[Exercise data — start]

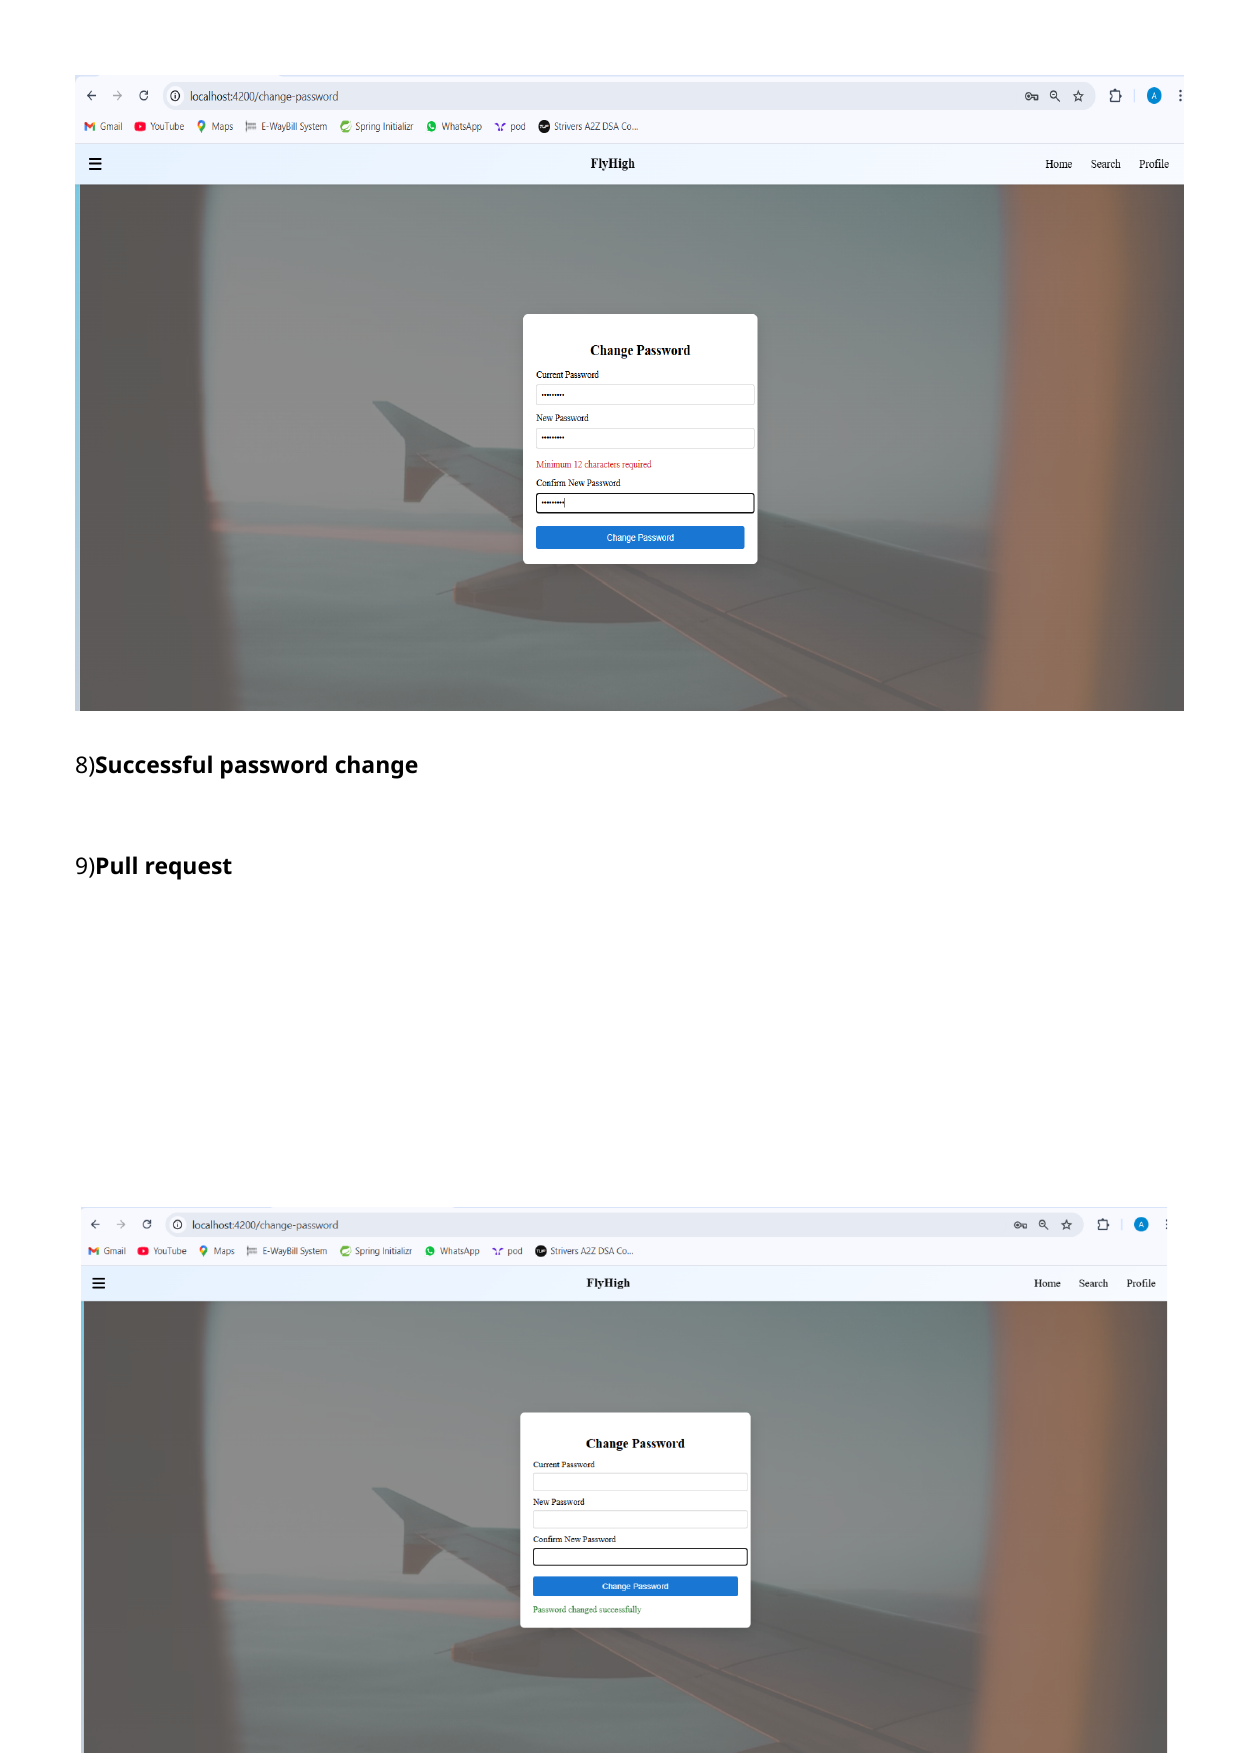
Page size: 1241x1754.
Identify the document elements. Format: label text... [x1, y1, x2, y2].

picture [75, 75, 1184, 711]
text 9)Pull request [75, 850, 1165, 881]
picture [79, 1207, 1166, 1751]
text 8)Successful password change [75, 749, 1165, 780]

[Exercise data — finish]

Return every entry of the data above verbatim, with no images included.

Your solution –
Page size: 1241x1754.
Identify the document elements. Format: label text... [x1, y1, x2, y2].

picture [75, 75, 1184, 711]
text 9)Pull request [75, 850, 1165, 881]
picture [79, 1207, 1166, 1751]
text 8)Successful password change [75, 749, 1165, 780]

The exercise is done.